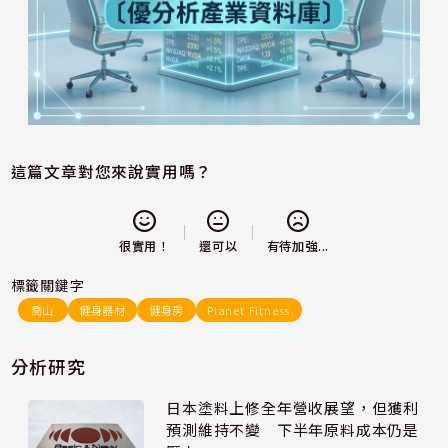
這篇文章對您來說實用嗎？
還可以
很實用！
有待加強...
標籤關鍵字
喬山
健身器材
健身房
Planet Fitness
分析研究
日本塗料上修全年營收展望，但獲利
預測維持不變 下半年原料成本仍是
# # # # #
_Action item_
No pictures, please. Output the listing above exactly as it stands.

_Response_
這篇文章對您來說實用嗎？
還可以
很實用！
有待加強...
標籤關鍵字
喬山
健身器材
健身房
Planet Fitness
分析研究
日本塗料上修全年營收展望，但獲利
預測維持不變 下半年原料成本仍是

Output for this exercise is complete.